── 所给文本 ──
用 Docker 快速在 Hetzner 上搭建 Qdrant 集群并迁移数据小笔记

2025-05-17

做过 RAG 相关需求的同学肯定知道，当你数据量越来越大的时候，除了需要解决召回率变得稀烂的问题，还会发现你的向量数据库越来越大逐渐毕竟你的内存极限，此时一个大内存的单体服务器就已经没法满足可用性和速度的需求了（因为单体机器内存总会有个上限，而且也不能平稳的滚动升级集群版本，此外普遍单大内存机器价格是高于多个小内存机器的），比如最近有一个需求需要将一个相对比较大的 Qdrant 单体迁移到 Qdrant 集群的部署模式中，所以有了这一篇小小的笔记。

发现我已经快一年没有写过带点技术的博文了…

原始单节点 Qdrant 部署

目前已有的 Qdrant 部署方式非常简单，就是一个单独的 docker-compose.yml 文件，内容如下：

  qdrant:
    image: qdrant/qdrant:v1.14.0
    restart: always
    ports:
      - 6333:6333
      - 6334:6334
    volumes:
      - ./volumes/qdrant:/qdrant/storage

这个 Qdrant 运行在一个 32 核心，128G 内存的 Hetzner CCX53 机器上，qdrant 目录约 200G，总共有 21,000,000+ 个向量。
───
── 给定条目 ──
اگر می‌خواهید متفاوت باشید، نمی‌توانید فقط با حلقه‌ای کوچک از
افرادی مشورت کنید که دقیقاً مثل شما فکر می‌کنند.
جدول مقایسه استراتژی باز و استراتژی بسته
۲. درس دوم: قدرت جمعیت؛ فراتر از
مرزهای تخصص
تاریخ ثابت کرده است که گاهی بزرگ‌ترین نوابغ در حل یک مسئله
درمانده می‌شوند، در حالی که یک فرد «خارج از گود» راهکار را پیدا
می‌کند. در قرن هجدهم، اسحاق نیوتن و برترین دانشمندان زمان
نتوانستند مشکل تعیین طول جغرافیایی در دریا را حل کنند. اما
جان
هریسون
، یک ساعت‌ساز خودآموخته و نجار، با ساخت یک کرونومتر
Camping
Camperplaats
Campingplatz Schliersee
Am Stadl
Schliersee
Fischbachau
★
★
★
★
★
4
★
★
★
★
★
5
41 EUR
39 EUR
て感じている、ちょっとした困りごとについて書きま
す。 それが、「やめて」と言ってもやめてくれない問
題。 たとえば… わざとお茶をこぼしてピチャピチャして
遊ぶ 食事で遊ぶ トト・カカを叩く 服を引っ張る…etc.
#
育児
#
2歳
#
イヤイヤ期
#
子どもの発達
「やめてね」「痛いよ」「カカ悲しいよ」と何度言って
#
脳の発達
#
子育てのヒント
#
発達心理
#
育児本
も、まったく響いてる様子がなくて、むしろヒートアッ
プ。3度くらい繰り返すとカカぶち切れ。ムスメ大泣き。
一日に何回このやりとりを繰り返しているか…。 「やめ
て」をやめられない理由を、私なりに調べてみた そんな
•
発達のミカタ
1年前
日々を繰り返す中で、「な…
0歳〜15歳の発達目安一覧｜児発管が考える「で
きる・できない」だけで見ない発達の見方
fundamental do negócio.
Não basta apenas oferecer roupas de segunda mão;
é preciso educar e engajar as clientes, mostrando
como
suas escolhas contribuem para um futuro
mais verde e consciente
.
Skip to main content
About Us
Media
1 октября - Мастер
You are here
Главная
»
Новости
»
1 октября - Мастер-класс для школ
───
● 任务要求
把上面那篇关于 Qdrant 集群迁移的笔记从头到尾逐字抄写一遍。

● 完成的练习
用 Docker 快速在 Hetzner 上搭建 Qdrant 集群并迁移数据小笔记

2025-05-17

做过 RAG 相关需求的同学肯定知道，当你数据量越来越大的时候，除了需要解决召回率变得稀烂的问题，还会发现你的向量数据库越来越大逐渐毕竟你的内存极限，此时一个大内存的单体服务器就已经没法满足可用性和速度的需求了（因为单体机器内存总会有个上限，而且也不能平稳的滚动升级集群版本，此外普遍单大内存机器价格是高于多个小内存机器的），比如最近有一个需求需要将一个相对比较大的 Qdrant 单体迁移到 Qdrant 集群的部署模式中，所以有了这一篇小小的笔记。

发现我已经快一年没有写过带点技术的博文了…

原始单节点 Qdrant 部署

目前已有的 Qdrant 部署方式非常简单，就是一个单独的 docker-compose.yml 文件，内容如下：

  qdrant:
    image: qdrant/qdrant:v1.14.0
    restart: always
    ports:
      - 6333:6333
      - 6334:6334
    volumes:
      - ./volumes/qdrant:/qdrant/storage

这个 Qdrant 运行在一个 32 核心，128G 内存的 Hetzner CCX53 机器上，qdrant 目录约 200G，总共有 21,000,000+ 个向量。